Verizon is offshoring jobs, records say

Verizon has been moving call center work overseas, and IT jobs may be shifting as well

verizon strike

People demonstrate outside a Verizon wireless store during a strike in New York, on April 18, 2016. 

Credit: Shannon Stapleton/Reuters

A key issue raised by labor unions in their weeklong strike against Verizon is the offshoring of work. The unions say Verizon has plans to send more jobs overseas. Verizon isn't saying what it is doing in this respect, but there is a paper trail of documents filed by its employees that point to offshoring.

The union contends that Verizon wants, in a labor contract, to shift more jobs to contractors. Nearly 40,000 Verizon workers are on strike.

"They want the ability to contract work -- as much as 50% -- the great majority of that is offshore," said Marilyn Irwin, president of the Washington area Communications Workers of America Local 2108. CWA is one of the unions involved in the strike.

This complaint is getting attention in the presidential race, including from U.S. Sen. Bernie Sanders, who is seeking the Democratic nomination.

"They want to outsource decent paying jobs," Sanders said at the Verizon picket line. Earlier this month, Sanders said Verizon wants to move call center jobs out of the country to places "where people will be paid pennies an hour."

Sander's criticisms of Verizon prompted a response by Verizon CEO Lowell McAdam in a blog post.

"Contrary to Sen. Sanders's contention," wrote McAdam, the proposal that Verizon is making to the union does "not call for mass layoffs or shipping jobs overseas. Rather, we've asked for more flexibility in routing calls and consolidating some of our call centers, some of which employ a handful of people."

Despite repeated attempts, Verizon did not respond to requests for comment.

Over the past several years, Verizon workers have been filing applications with the U.S. Labor Department for Trade Adjustment Assistance (TAA) benefits. Employees who believe they have lost their jobs as a result of offshore outsourcing can file for benefits that include extended unemployment and educational help.

Verizon workers in multiple states, including Texas, Oklahoma, Florida, New York and North Carolina, have filed claims. These can be filed by state labor officials or affected employees.

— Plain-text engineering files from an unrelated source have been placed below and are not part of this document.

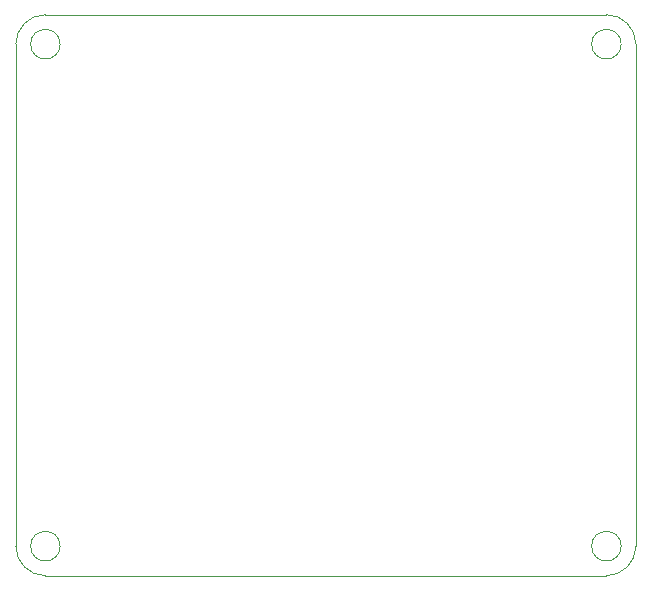
<source format=gbr>
%TF.GenerationSoftware,KiCad,Pcbnew,8.0.5*%
%TF.CreationDate,2025-04-23T17:08:06-05:00*%
%TF.ProjectId,test_board,74657374-5f62-46f6-9172-642e6b696361,rev?*%
%TF.SameCoordinates,Original*%
%TF.FileFunction,Profile,NP*%
%FSLAX46Y46*%
G04 Gerber Fmt 4.6, Leading zero omitted, Abs format (unit mm)*
G04 Created by KiCad (PCBNEW 8.0.5) date 2025-04-23 17:08:06*
%MOMM*%
%LPD*%
G01*
G04 APERTURE LIST*
%TA.AperFunction,Profile*%
%ADD10C,0.050000*%
%TD*%
G04 APERTURE END LIST*
D10*
X166250000Y-45000000D02*
G75*
G02*
X163750000Y-45000000I-1250000J0D01*
G01*
X163750000Y-45000000D02*
G75*
G02*
X166250000Y-45000000I1250000J0D01*
G01*
X118750000Y-87500000D02*
G75*
G02*
X116250000Y-87500000I-1250000J0D01*
G01*
X116250000Y-87500000D02*
G75*
G02*
X118750000Y-87500000I1250000J0D01*
G01*
X166250000Y-87500000D02*
G75*
G02*
X163750000Y-87500000I-1250000J0D01*
G01*
X163750000Y-87500000D02*
G75*
G02*
X166250000Y-87500000I1250000J0D01*
G01*
X115000000Y-45000000D02*
G75*
G02*
X117500000Y-42500000I2500000J0D01*
G01*
X115000000Y-87500000D02*
X115000000Y-45000000D01*
X117500000Y-42500000D02*
X165000000Y-42500000D01*
X167500000Y-87500000D02*
X167500000Y-45000000D01*
X167500000Y-87500000D02*
G75*
G02*
X165000000Y-90000000I-2500000J0D01*
G01*
X118750000Y-45000000D02*
G75*
G02*
X116250000Y-45000000I-1250000J0D01*
G01*
X116250000Y-45000000D02*
G75*
G02*
X118750000Y-45000000I1250000J0D01*
G01*
X117500000Y-90000000D02*
X165000000Y-90000000D01*
X117500000Y-90000000D02*
G75*
G02*
X115000000Y-87500000I0J2500000D01*
G01*
X165000000Y-42500000D02*
G75*
G02*
X167500000Y-45000000I0J-2500000D01*
G01*
M02*

</source>
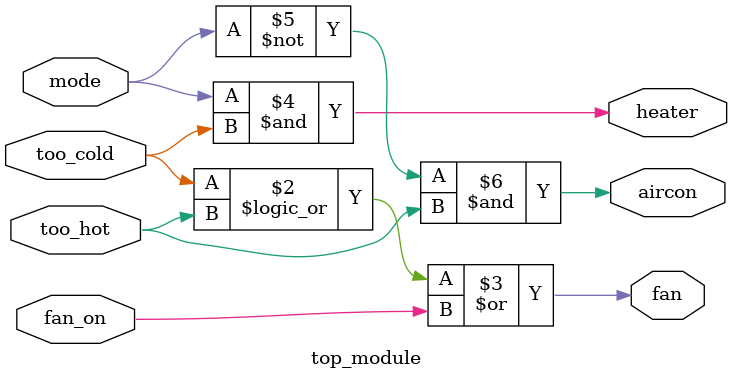
<source format=sv>
module top_module(
    input mode,
    input too_cold, 
    input too_hot,
    input fan_on,
    output reg heater,
    output reg aircon,
    output reg fan
);

always @(*) begin
    // Control the fan
    fan = (too_cold || too_hot) | fan_on;

    // Control the heater
    heater = (mode & too_cold);

    // Control the air conditioner
    aircon = (~mode & too_hot);
end

endmodule

</source>
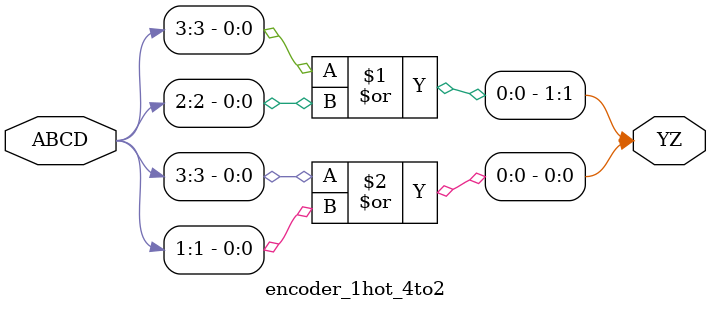
<source format=v>
module encoder_1hot_4to2 (
    output wire [1:0] YZ,
    input wire [3:0] ABCD
);
    assign YZ[1] = ABCD[3] | ABCD[2];
    assign YZ[0] = ABCD[3] | ABCD[1];
endmodule



module wb_en;
    wire [3:0] ABCD;
    wire [1:0] YZ;
    
    encoder_1hot_4to2 enc_1hot(YZ, ABCD);
    tb_encoder tb(ABCD, YZ);
endmodule

</source>
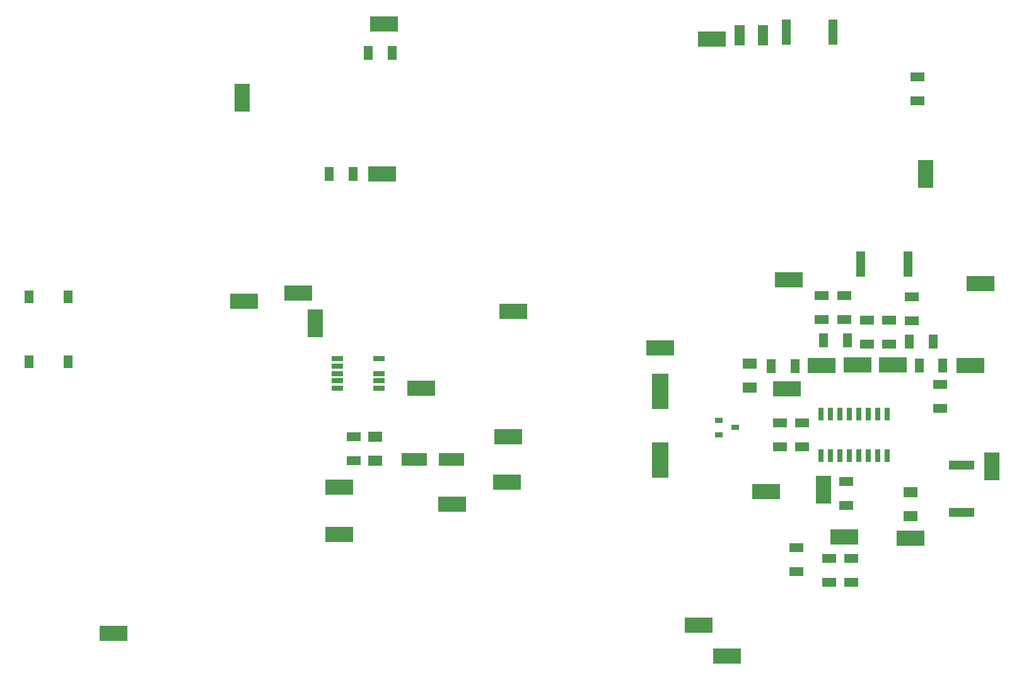
<source format=gtp>
G04*
G04 #@! TF.GenerationSoftware,Altium Limited,Altium Designer,18.1.7 (191)*
G04*
G04 Layer_Color=8421504*
%FSLAX25Y25*%
%MOIN*%
G70*
G01*
G75*
%ADD24R,0.14961X0.07992*%
%ADD25R,0.05315X0.11024*%
%ADD26R,0.05118X0.13780*%
%ADD27R,0.07284X0.04921*%
%ADD28R,0.07992X0.14961*%
%ADD29R,0.04921X0.07284*%
%ADD30R,0.07480X0.05315*%
%ADD31R,0.03937X0.02559*%
%ADD32R,0.02559X0.06890*%
%ADD33R,0.13780X0.05118*%
%ADD34R,0.09055X0.19095*%
%ADD35R,0.13583X0.07087*%
%ADD36R,0.06496X0.02559*%
%ADD37R,0.05118X0.06693*%
D24*
X162505Y221256D02*
D03*
X410000Y360000D02*
D03*
X552000Y230500D02*
D03*
X450500Y232500D02*
D03*
X546500Y187436D02*
D03*
X505500Y187500D02*
D03*
X487000Y187500D02*
D03*
X468000Y187436D02*
D03*
X449500Y175000D02*
D03*
X515000Y96000D02*
D03*
X438500Y120500D02*
D03*
X479807Y96500D02*
D03*
X93500Y45500D02*
D03*
X236500Y368000D02*
D03*
X235500Y288500D02*
D03*
X382500Y196500D02*
D03*
X304858Y215956D02*
D03*
X302359Y149500D02*
D03*
X212859Y98094D02*
D03*
X272500Y114000D02*
D03*
X301500Y125500D02*
D03*
X212844Y123094D02*
D03*
X191078Y225500D02*
D03*
X256209Y175221D02*
D03*
X402776Y50000D02*
D03*
X418000Y33500D02*
D03*
D25*
X424402Y362000D02*
D03*
X437000D02*
D03*
D26*
X473902Y363500D02*
D03*
X449098D02*
D03*
X513402Y241000D02*
D03*
X488598D02*
D03*
D27*
X518500Y327201D02*
D03*
Y339799D02*
D03*
X468000Y211701D02*
D03*
Y224299D02*
D03*
X479807Y211701D02*
D03*
Y224299D02*
D03*
X492000Y198701D02*
D03*
Y211299D02*
D03*
X503500Y198701D02*
D03*
Y211299D02*
D03*
X515500Y211000D02*
D03*
Y223598D02*
D03*
X530500Y177299D02*
D03*
Y164701D02*
D03*
X457500Y156799D02*
D03*
Y144201D02*
D03*
X481000Y125799D02*
D03*
Y113201D02*
D03*
X454500Y78201D02*
D03*
Y90799D02*
D03*
X471858Y72701D02*
D03*
Y85299D02*
D03*
X483500Y72701D02*
D03*
Y85299D02*
D03*
X220500Y136980D02*
D03*
Y149579D02*
D03*
X446000Y156799D02*
D03*
Y144201D02*
D03*
D28*
X522862Y288500D02*
D03*
X558000Y134000D02*
D03*
X468901Y121500D02*
D03*
X161500Y329000D02*
D03*
X200358Y209595D02*
D03*
D29*
X514201Y200000D02*
D03*
X526799D02*
D03*
X519402Y187437D02*
D03*
X532000D02*
D03*
X453799Y187000D02*
D03*
X441201D02*
D03*
X240799Y352500D02*
D03*
X228201D02*
D03*
X207701Y288500D02*
D03*
X220299D02*
D03*
X481500Y200500D02*
D03*
X468902D02*
D03*
D30*
X430000Y175701D02*
D03*
Y188299D02*
D03*
X515000Y120295D02*
D03*
Y107696D02*
D03*
X232000Y149579D02*
D03*
Y136980D02*
D03*
D31*
X422331Y154500D02*
D03*
X413669Y150760D02*
D03*
Y158240D02*
D03*
D32*
X502500Y161524D02*
D03*
X497500D02*
D03*
X492500D02*
D03*
X487500D02*
D03*
X482500D02*
D03*
X477500D02*
D03*
X472500D02*
D03*
X467500D02*
D03*
X502500Y139476D02*
D03*
X497500D02*
D03*
X492500D02*
D03*
X487500D02*
D03*
X482500D02*
D03*
X477500D02*
D03*
X472500D02*
D03*
X467500D02*
D03*
D33*
X542000Y134544D02*
D03*
Y109740D02*
D03*
D34*
X382500Y137390D02*
D03*
Y173610D02*
D03*
D35*
X272342Y137500D02*
D03*
X252658D02*
D03*
D36*
X211736Y190969D02*
D03*
Y187031D02*
D03*
Y183095D02*
D03*
Y179157D02*
D03*
Y175221D02*
D03*
X233981Y190969D02*
D03*
Y183095D02*
D03*
Y179157D02*
D03*
Y175221D02*
D03*
D37*
X69488Y189295D02*
D03*
X49016D02*
D03*
X69488Y223705D02*
D03*
X49016D02*
D03*
M02*

</source>
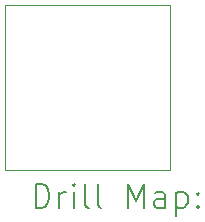
<source format=gbr>
%TF.GenerationSoftware,KiCad,Pcbnew,7.0.9*%
%TF.CreationDate,2023-11-12T02:23:47+01:00*%
%TF.ProjectId,try2,74727932-2e6b-4696-9361-645f70636258,rev?*%
%TF.SameCoordinates,Original*%
%TF.FileFunction,Drillmap*%
%TF.FilePolarity,Positive*%
%FSLAX45Y45*%
G04 Gerber Fmt 4.5, Leading zero omitted, Abs format (unit mm)*
G04 Created by KiCad (PCBNEW 7.0.9) date 2023-11-12 02:23:47*
%MOMM*%
%LPD*%
G01*
G04 APERTURE LIST*
%ADD10C,0.100000*%
%ADD11C,0.200000*%
G04 APERTURE END LIST*
D10*
X13970000Y-8493760D02*
X15367000Y-8493760D01*
X15367000Y-9890760D01*
X13970000Y-9890760D01*
X13970000Y-8493760D01*
D11*
X14225777Y-10207244D02*
X14225777Y-10007244D01*
X14225777Y-10007244D02*
X14273396Y-10007244D01*
X14273396Y-10007244D02*
X14301967Y-10016768D01*
X14301967Y-10016768D02*
X14321015Y-10035815D01*
X14321015Y-10035815D02*
X14330539Y-10054863D01*
X14330539Y-10054863D02*
X14340062Y-10092958D01*
X14340062Y-10092958D02*
X14340062Y-10121530D01*
X14340062Y-10121530D02*
X14330539Y-10159625D01*
X14330539Y-10159625D02*
X14321015Y-10178672D01*
X14321015Y-10178672D02*
X14301967Y-10197720D01*
X14301967Y-10197720D02*
X14273396Y-10207244D01*
X14273396Y-10207244D02*
X14225777Y-10207244D01*
X14425777Y-10207244D02*
X14425777Y-10073910D01*
X14425777Y-10112006D02*
X14435301Y-10092958D01*
X14435301Y-10092958D02*
X14444824Y-10083434D01*
X14444824Y-10083434D02*
X14463872Y-10073910D01*
X14463872Y-10073910D02*
X14482920Y-10073910D01*
X14549586Y-10207244D02*
X14549586Y-10073910D01*
X14549586Y-10007244D02*
X14540062Y-10016768D01*
X14540062Y-10016768D02*
X14549586Y-10026291D01*
X14549586Y-10026291D02*
X14559110Y-10016768D01*
X14559110Y-10016768D02*
X14549586Y-10007244D01*
X14549586Y-10007244D02*
X14549586Y-10026291D01*
X14673396Y-10207244D02*
X14654348Y-10197720D01*
X14654348Y-10197720D02*
X14644824Y-10178672D01*
X14644824Y-10178672D02*
X14644824Y-10007244D01*
X14778158Y-10207244D02*
X14759110Y-10197720D01*
X14759110Y-10197720D02*
X14749586Y-10178672D01*
X14749586Y-10178672D02*
X14749586Y-10007244D01*
X15006729Y-10207244D02*
X15006729Y-10007244D01*
X15006729Y-10007244D02*
X15073396Y-10150101D01*
X15073396Y-10150101D02*
X15140062Y-10007244D01*
X15140062Y-10007244D02*
X15140062Y-10207244D01*
X15321015Y-10207244D02*
X15321015Y-10102482D01*
X15321015Y-10102482D02*
X15311491Y-10083434D01*
X15311491Y-10083434D02*
X15292443Y-10073910D01*
X15292443Y-10073910D02*
X15254348Y-10073910D01*
X15254348Y-10073910D02*
X15235301Y-10083434D01*
X15321015Y-10197720D02*
X15301967Y-10207244D01*
X15301967Y-10207244D02*
X15254348Y-10207244D01*
X15254348Y-10207244D02*
X15235301Y-10197720D01*
X15235301Y-10197720D02*
X15225777Y-10178672D01*
X15225777Y-10178672D02*
X15225777Y-10159625D01*
X15225777Y-10159625D02*
X15235301Y-10140577D01*
X15235301Y-10140577D02*
X15254348Y-10131053D01*
X15254348Y-10131053D02*
X15301967Y-10131053D01*
X15301967Y-10131053D02*
X15321015Y-10121530D01*
X15416253Y-10073910D02*
X15416253Y-10273910D01*
X15416253Y-10083434D02*
X15435301Y-10073910D01*
X15435301Y-10073910D02*
X15473396Y-10073910D01*
X15473396Y-10073910D02*
X15492443Y-10083434D01*
X15492443Y-10083434D02*
X15501967Y-10092958D01*
X15501967Y-10092958D02*
X15511491Y-10112006D01*
X15511491Y-10112006D02*
X15511491Y-10169149D01*
X15511491Y-10169149D02*
X15501967Y-10188196D01*
X15501967Y-10188196D02*
X15492443Y-10197720D01*
X15492443Y-10197720D02*
X15473396Y-10207244D01*
X15473396Y-10207244D02*
X15435301Y-10207244D01*
X15435301Y-10207244D02*
X15416253Y-10197720D01*
X15597205Y-10188196D02*
X15606729Y-10197720D01*
X15606729Y-10197720D02*
X15597205Y-10207244D01*
X15597205Y-10207244D02*
X15587682Y-10197720D01*
X15587682Y-10197720D02*
X15597205Y-10188196D01*
X15597205Y-10188196D02*
X15597205Y-10207244D01*
X15597205Y-10083434D02*
X15606729Y-10092958D01*
X15606729Y-10092958D02*
X15597205Y-10102482D01*
X15597205Y-10102482D02*
X15587682Y-10092958D01*
X15587682Y-10092958D02*
X15597205Y-10083434D01*
X15597205Y-10083434D02*
X15597205Y-10102482D01*
M02*

</source>
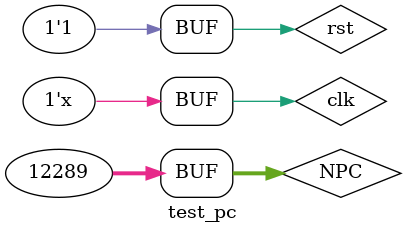
<source format=v>
module test_pc();
    reg[31:0] NPC;
    reg clk, rst;
    
    wire [31:0] PC;

  pc _pc(NPC, clk, rst, PC);
   initial
   begin
       clk = 0;
       rst = 0;
       NPC =  32'h0000_3001;
       #10
        rst = 1; 
   end
   always #30 clk = ~clk;
    

endmodule

</source>
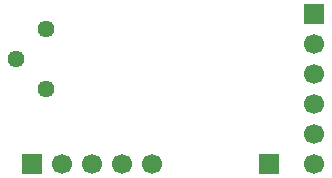
<source format=gbr>
%TF.GenerationSoftware,KiCad,Pcbnew,9.0.3*%
%TF.CreationDate,2025-09-20T16:11:44+08:00*%
%TF.ProjectId,Atari2600_2TransistorCompMod,41746172-6932-4363-9030-5f325472616e,rev?*%
%TF.SameCoordinates,Original*%
%TF.FileFunction,Soldermask,Bot*%
%TF.FilePolarity,Negative*%
%FSLAX46Y46*%
G04 Gerber Fmt 4.6, Leading zero omitted, Abs format (unit mm)*
G04 Created by KiCad (PCBNEW 9.0.3) date 2025-09-20 16:11:44*
%MOMM*%
%LPD*%
G01*
G04 APERTURE LIST*
%ADD10R,1.700000X1.700000*%
%ADD11C,1.700000*%
%ADD12C,1.440000*%
G04 APERTURE END LIST*
D10*
%TO.C,J3*%
X93726000Y-58928000D03*
D11*
X93726000Y-61468000D03*
X93726000Y-64008000D03*
X93726000Y-66548000D03*
X93726000Y-69088000D03*
X93726000Y-71628000D03*
%TD*%
D10*
%TO.C,J2*%
X89916000Y-71628000D03*
%TD*%
D12*
%TO.C,RV1*%
X71060000Y-60198000D03*
X68520000Y-62738000D03*
X71060000Y-65278000D03*
%TD*%
D10*
%TO.C,J1*%
X69850000Y-71628000D03*
D11*
X72390000Y-71628000D03*
X74930000Y-71628000D03*
X77470000Y-71628000D03*
X80010000Y-71628000D03*
%TD*%
M02*

</source>
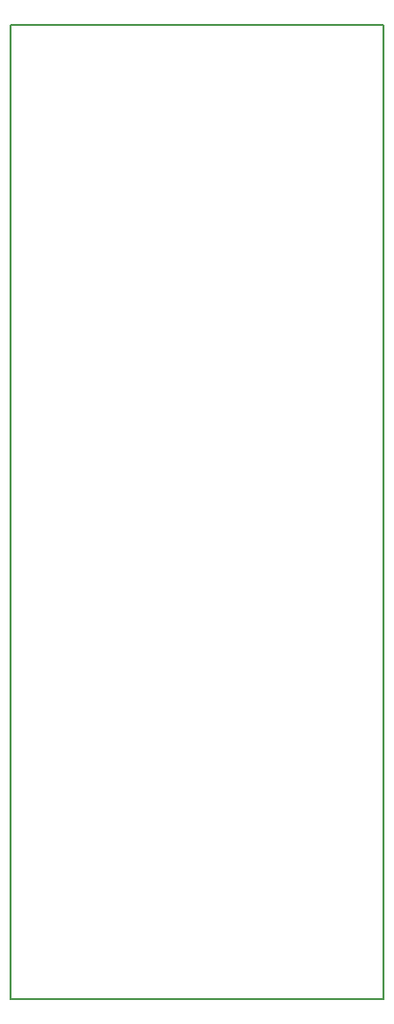
<source format=gbr>
G04 #@! TF.GenerationSoftware,KiCad,Pcbnew,5.0.2-bee76a0~70~ubuntu18.04.1*
G04 #@! TF.CreationDate,2019-09-26T12:34:54+02:00*
G04 #@! TF.ProjectId,mozzi_theremin_circuit,6d6f7a7a-695f-4746-9865-72656d696e5f,rev?*
G04 #@! TF.SameCoordinates,Original*
G04 #@! TF.FileFunction,Profile,NP*
%FSLAX46Y46*%
G04 Gerber Fmt 4.6, Leading zero omitted, Abs format (unit mm)*
G04 Created by KiCad (PCBNEW 5.0.2-bee76a0~70~ubuntu18.04.1) date Thu 26 Sep 2019 12:34:54 PM CEST*
%MOMM*%
%LPD*%
G01*
G04 APERTURE LIST*
%ADD10C,0.150000*%
G04 APERTURE END LIST*
D10*
X89000000Y-139000000D02*
X89000000Y-53000000D01*
X122000000Y-139000000D02*
X89000000Y-139000000D01*
X122000000Y-53000000D02*
X122000000Y-139000000D01*
X89000000Y-53000000D02*
X122000000Y-53000000D01*
M02*

</source>
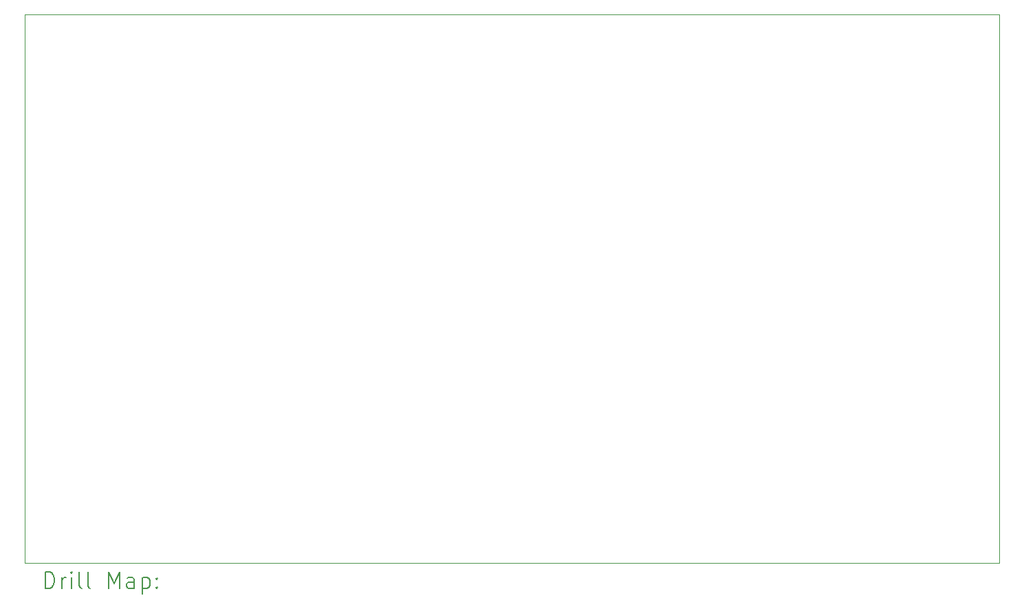
<source format=gbr>
%FSLAX45Y45*%
G04 Gerber Fmt 4.5, Leading zero omitted, Abs format (unit mm)*
G04 Created by KiCad (PCBNEW (6.0.5)) date 2023-10-06 12:52:46*
%MOMM*%
%LPD*%
G01*
G04 APERTURE LIST*
%TA.AperFunction,Profile*%
%ADD10C,0.100000*%
%TD*%
%ADD11C,0.200000*%
G04 APERTURE END LIST*
D10*
X8750000Y-6500000D02*
X20750000Y-6500000D01*
X20750000Y-6500000D02*
X20750000Y-13250000D01*
X20750000Y-13250000D02*
X8750000Y-13250000D01*
X8750000Y-13250000D02*
X8750000Y-6500000D01*
D11*
X9002619Y-13565476D02*
X9002619Y-13365476D01*
X9050238Y-13365476D01*
X9078810Y-13375000D01*
X9097857Y-13394048D01*
X9107381Y-13413095D01*
X9116905Y-13451190D01*
X9116905Y-13479762D01*
X9107381Y-13517857D01*
X9097857Y-13536905D01*
X9078810Y-13555952D01*
X9050238Y-13565476D01*
X9002619Y-13565476D01*
X9202619Y-13565476D02*
X9202619Y-13432143D01*
X9202619Y-13470238D02*
X9212143Y-13451190D01*
X9221667Y-13441667D01*
X9240714Y-13432143D01*
X9259762Y-13432143D01*
X9326429Y-13565476D02*
X9326429Y-13432143D01*
X9326429Y-13365476D02*
X9316905Y-13375000D01*
X9326429Y-13384524D01*
X9335952Y-13375000D01*
X9326429Y-13365476D01*
X9326429Y-13384524D01*
X9450238Y-13565476D02*
X9431190Y-13555952D01*
X9421667Y-13536905D01*
X9421667Y-13365476D01*
X9555000Y-13565476D02*
X9535952Y-13555952D01*
X9526429Y-13536905D01*
X9526429Y-13365476D01*
X9783571Y-13565476D02*
X9783571Y-13365476D01*
X9850238Y-13508333D01*
X9916905Y-13365476D01*
X9916905Y-13565476D01*
X10097857Y-13565476D02*
X10097857Y-13460714D01*
X10088333Y-13441667D01*
X10069286Y-13432143D01*
X10031190Y-13432143D01*
X10012143Y-13441667D01*
X10097857Y-13555952D02*
X10078810Y-13565476D01*
X10031190Y-13565476D01*
X10012143Y-13555952D01*
X10002619Y-13536905D01*
X10002619Y-13517857D01*
X10012143Y-13498809D01*
X10031190Y-13489286D01*
X10078810Y-13489286D01*
X10097857Y-13479762D01*
X10193095Y-13432143D02*
X10193095Y-13632143D01*
X10193095Y-13441667D02*
X10212143Y-13432143D01*
X10250238Y-13432143D01*
X10269286Y-13441667D01*
X10278810Y-13451190D01*
X10288333Y-13470238D01*
X10288333Y-13527381D01*
X10278810Y-13546428D01*
X10269286Y-13555952D01*
X10250238Y-13565476D01*
X10212143Y-13565476D01*
X10193095Y-13555952D01*
X10374048Y-13546428D02*
X10383571Y-13555952D01*
X10374048Y-13565476D01*
X10364524Y-13555952D01*
X10374048Y-13546428D01*
X10374048Y-13565476D01*
X10374048Y-13441667D02*
X10383571Y-13451190D01*
X10374048Y-13460714D01*
X10364524Y-13451190D01*
X10374048Y-13441667D01*
X10374048Y-13460714D01*
M02*

</source>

A minimum of three affected workers must file the application, which, if approved, can make other affected employees at a worksite eligible for benefits as well.

For instance, in Lake Mary, Florida, employees wrote on their TAA application: "Verizon has been in the process of moving all production for all products off shore for the last few years. We were notified in April [2015] that all the remaining VOIP Order Management was being moved to Manila. Two VOIP order managers had been sent to Manila to train the new group. … My group also had to train the offshore group to take over our job function. HR told me this was a massive layoff!"

In Texas, requests for benefits from employees have stated that "work was outsourced" to Manila. The employees said 20 workers lost their jobs.

In North Carolina, workers also cited Manila, and said 11 jobs were lost in that state.

A New York, a TAA petition filed by IT workers said: "Due to a reduction in force, our jobs were eliminated. However, the function continues offshore."